The Salem-Keizer Volcanoes, a single A short season minor league baseball team in the Mavericks Independent Baseball League, play at Volcanoes Stadium in Keizer. In addition to minor league baseball, Volcanoes Stadium has hosted the OSAA baseball championship and a Civil War baseball game between the University of Oregon Ducks and Oregon State University Beavers.

==Education==
Keizer is part of the Salem-Keizer School District and has one high school: McNary; two middle schools: Claggett Creek and Whiteaker; and seven elementary schools: Clear Lake, Cummings, Forest Ridge, Gubser, Keizer, Kennedy and Weddle.

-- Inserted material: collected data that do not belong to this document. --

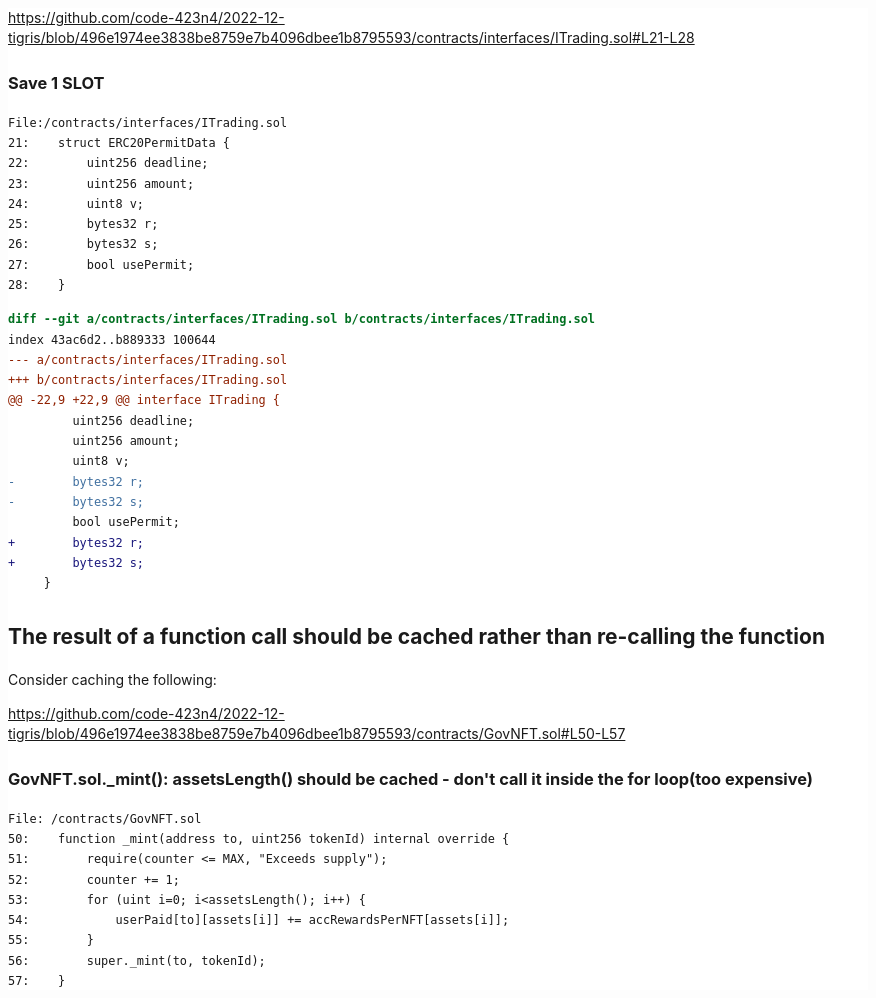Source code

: https://github.com/code-423n4/2022-12-tigris/blob/496e1974ee3838be8759e7b4096dbee1b8795593/contracts/interfaces/ITrading.sol#L21-L28

### Save 1 SLOT

```solidity
File:/contracts/interfaces/ITrading.sol
21:    struct ERC20PermitData {
22:        uint256 deadline;
23:        uint256 amount;
24:        uint8 v;
25:        bytes32 r;
26:        bytes32 s;
27:        bool usePermit;
28:    }
```

```diff
diff --git a/contracts/interfaces/ITrading.sol b/contracts/interfaces/ITrading.sol
index 43ac6d2..b889333 100644
--- a/contracts/interfaces/ITrading.sol
+++ b/contracts/interfaces/ITrading.sol
@@ -22,9 +22,9 @@ interface ITrading {
         uint256 deadline;
         uint256 amount;
         uint8 v;
-        bytes32 r;
-        bytes32 s;
         bool usePermit;
+        bytes32 r;
+        bytes32 s;
     }
```

## The result of a function call should be cached rather than re-calling the function

Consider caching the following:

https://github.com/code-423n4/2022-12-tigris/blob/496e1974ee3838be8759e7b4096dbee1b8795593/contracts/GovNFT.sol#L50-L57

### GovNFT.sol.\_mint(): assetsLength() should be cached - don't call it inside the for loop(too expensive)

```solidity
File: /contracts/GovNFT.sol
50:    function _mint(address to, uint256 tokenId) internal override {
51:        require(counter <= MAX, "Exceeds supply");
52:        counter += 1;
53:        for (uint i=0; i<assetsLength(); i++) {
54:            userPaid[to][assets[i]] += accRewardsPerNFT[assets[i]];
55:        }
56:        super._mint(to, tokenId);
57:    }
```
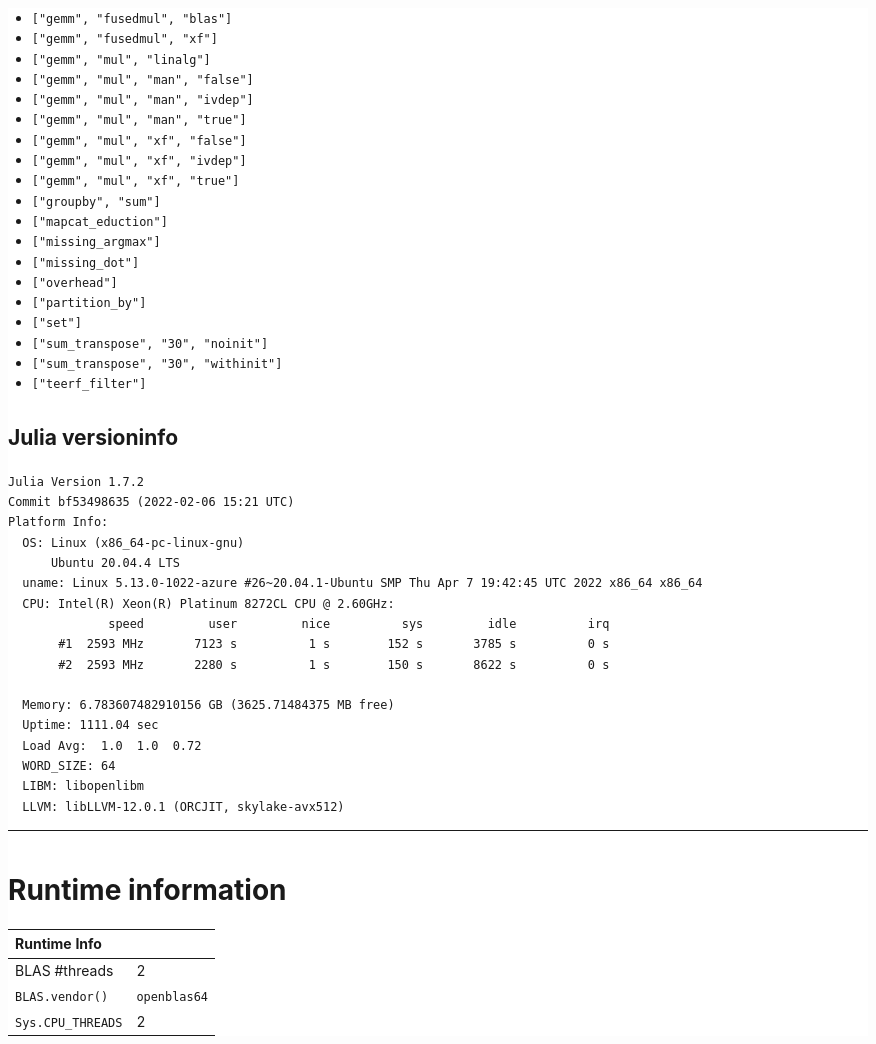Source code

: - `["gemm", "fusedmul", "blas"]`
- `["gemm", "fusedmul", "xf"]`
- `["gemm", "mul", "linalg"]`
- `["gemm", "mul", "man", "false"]`
- `["gemm", "mul", "man", "ivdep"]`
- `["gemm", "mul", "man", "true"]`
- `["gemm", "mul", "xf", "false"]`
- `["gemm", "mul", "xf", "ivdep"]`
- `["gemm", "mul", "xf", "true"]`
- `["groupby", "sum"]`
- `["mapcat_eduction"]`
- `["missing_argmax"]`
- `["missing_dot"]`
- `["overhead"]`
- `["partition_by"]`
- `["set"]`
- `["sum_transpose", "30", "noinit"]`
- `["sum_transpose", "30", "withinit"]`
- `["teerf_filter"]`

## Julia versioninfo
```
Julia Version 1.7.2
Commit bf53498635 (2022-02-06 15:21 UTC)
Platform Info:
  OS: Linux (x86_64-pc-linux-gnu)
      Ubuntu 20.04.4 LTS
  uname: Linux 5.13.0-1022-azure #26~20.04.1-Ubuntu SMP Thu Apr 7 19:42:45 UTC 2022 x86_64 x86_64
  CPU: Intel(R) Xeon(R) Platinum 8272CL CPU @ 2.60GHz: 
              speed         user         nice          sys         idle          irq
       #1  2593 MHz       7123 s          1 s        152 s       3785 s          0 s
       #2  2593 MHz       2280 s          1 s        150 s       8622 s          0 s
       
  Memory: 6.783607482910156 GB (3625.71484375 MB free)
  Uptime: 1111.04 sec
  Load Avg:  1.0  1.0  0.72
  WORD_SIZE: 64
  LIBM: libopenlibm
  LLVM: libLLVM-12.0.1 (ORCJIT, skylake-avx512)
```

---
# Runtime information
| Runtime Info | |
|:--|:--|
| BLAS #threads | 2 |
| `BLAS.vendor()` | `openblas64` |
| `Sys.CPU_THREADS` | 2 |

The first schoolhouse in the Keizer area was built in 1878, and its first teacher was Nina McNary, older sister of U.S. Senator Charles L. McNary. The first school was torn down in 1915 and replaced in 1916 with the building that now serves as the Keizer Heritage Community Center. By the 1980s, the 1916 Keizer Elementary School was judged unsafe and a new school was built in 1987. Cummings School was built in 1953 to serve the area's growing population. In 1955, Keizer School District #88 and Salem School District # 24CJ merged to form the Salem Keizer School District.

==Media==
- Keizertimes – weekly newspaper

==Notable people==
- Vic Backlund (born 1936), state legislator for Keizer and high school coach
- Grayson Boucher (born 1984), streetball player for the AND1 Mixtape Tour
- Deen Castronovo (born 1964), drummer for Ozzy Osbourne and Journey
- Daniel R. Hokanson, lieutenant general in the U.S. Army
- Charles L. McNary, U.S. senator from 1917 to 1944

==Sister cities==
Keizer has a sister city relationship with Iyo, Japan (2025).